I've been especially thinking about this a lot lately because it's become increasingly apparent to me that over the past year, I've had a sort of slight to moderate depression. I also think it's important to note when discussing this the difference between depression and sadness. Sadness is a temporary state of emotion, while depression is a state of being. It follows you around like a weight that you can't shake. You'll know what it's like when one moment you're content and then the next, you can't help the tears that are welling in your eyes. It's a tightness that grabs hold of your heart and won't let go until the positive emotions are all but drained.

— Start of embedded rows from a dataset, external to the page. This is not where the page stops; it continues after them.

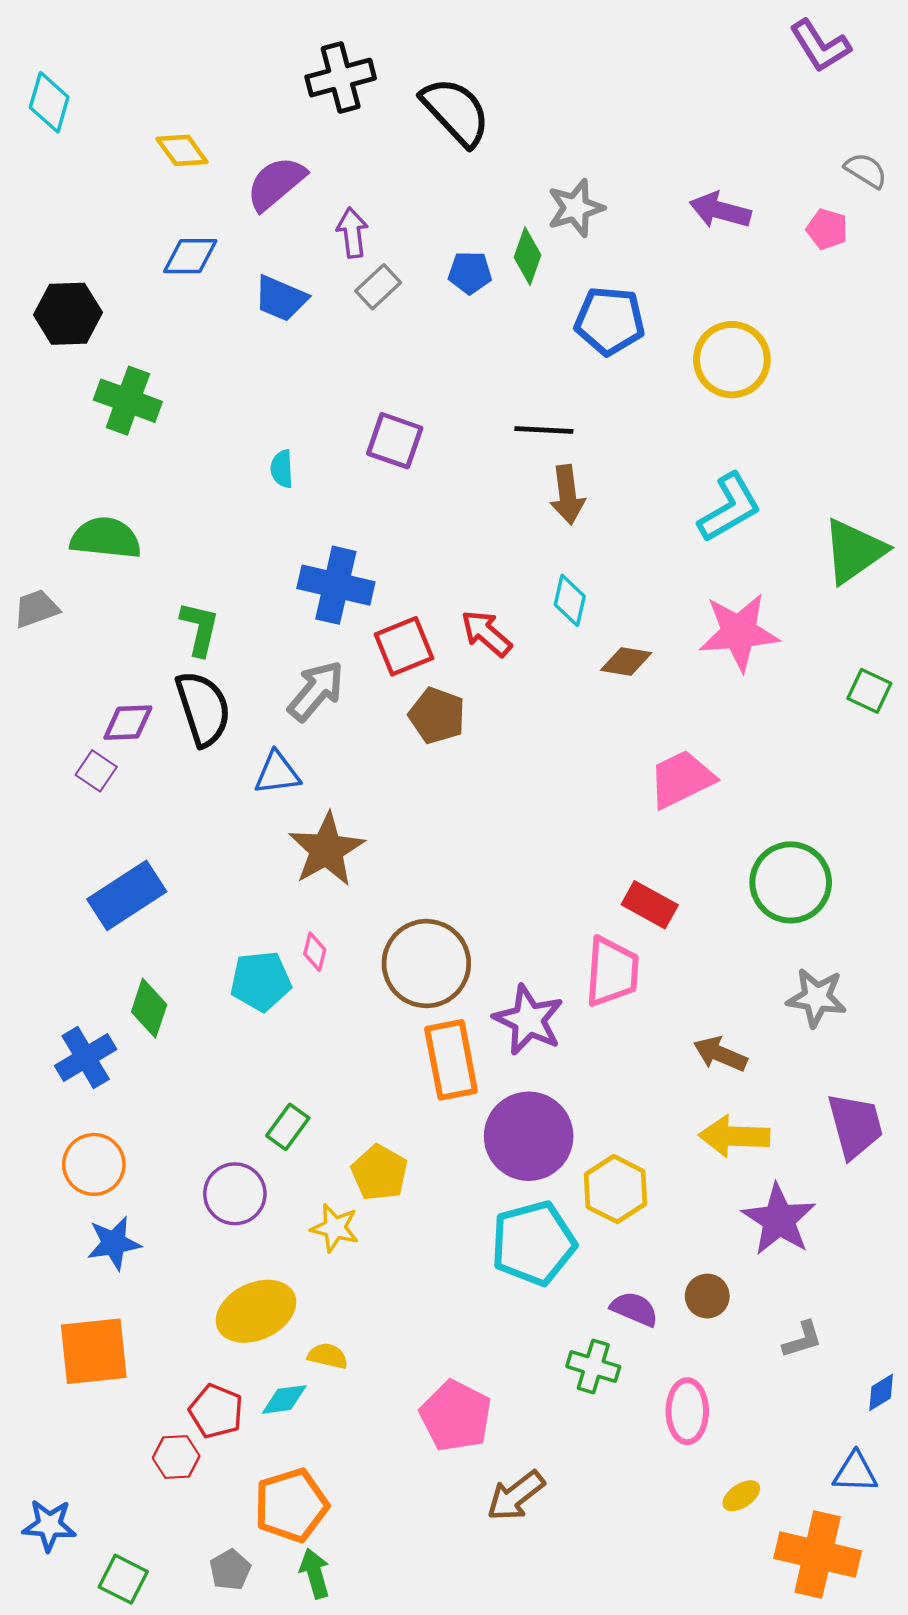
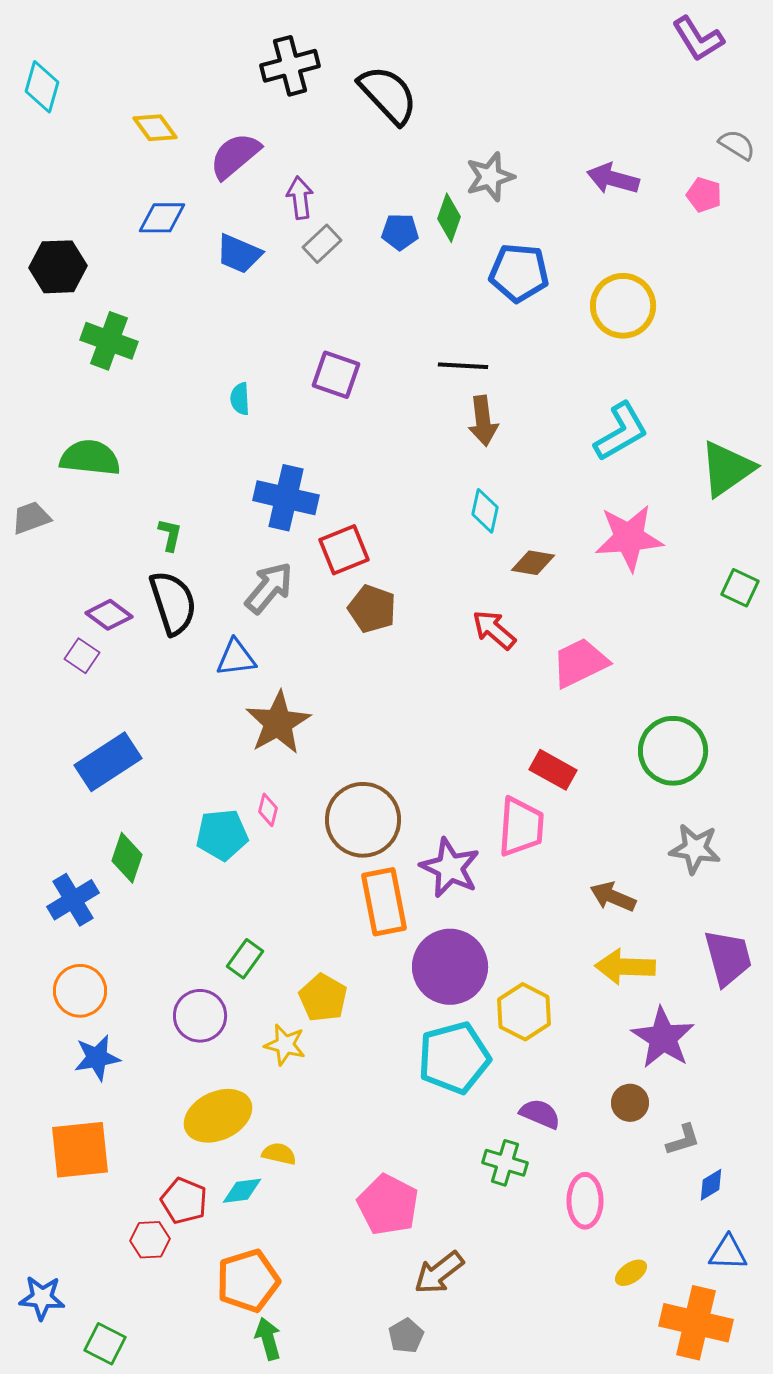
green L-shape: (200, 629) -> (170, 535), size x0.7
red arrow: (486, 633) -> (494, 630), moved
purple diamond: (128, 723) -> (109, 615), turned 39
brown circle: (707, 1296) -> (630, 1103), moved
blue diamond: (881, 1392) -> (711, 1185), moved
gray pentagon: (230, 1570) -> (406, 1336), moved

I'm thankful at the very least that I have recognized this because it really does take a conscious effort every day to not sink into the pit that is looming there. I'm glad that I'm only peering into the abyss, and one day (hopefully in the near future), I can simply walk away from the edge.
But as I look back over this past year, it makes me sad to think of the things I missed because I was distracted. Despite all of the amazing things that have happened to me -- conducting my band at the National Championship football game, getting elected president for an entire district of my fraternity, getting a spot on our amazing advertising team for next year -- my state of wellbeing does not match. You'd think I'd be on top of the world leading into my last year of college, but when I ended out my spring term sitting on my couch crying with overwhelming anxiety for no apparent reason, you might think differently... and also maybe wonder what's up. I know I did.
I think the scary thing about any sort of depression is that it's not entirely clear why or when it began. And then also, how exactly to emerge from it. Luckily, for me, it's recognizing the problem and then deciding every day to not let it overwhelm me. To make the conscious effort to rediscover why I'm here and what purpose I've deemed for my life; to realize what I'm passionate about and rather than hurting myself working hard to get there, let myself appreciate the opportunities and the people that those passions have surrounded me with.
I hope one day I don't have to feel afraid to write a post like this. And that one day, we -- as a community of people all going through our own shit -- can look beyond stigmas and simply help each other out. Believe when someone says there is a problem. And give our understanding.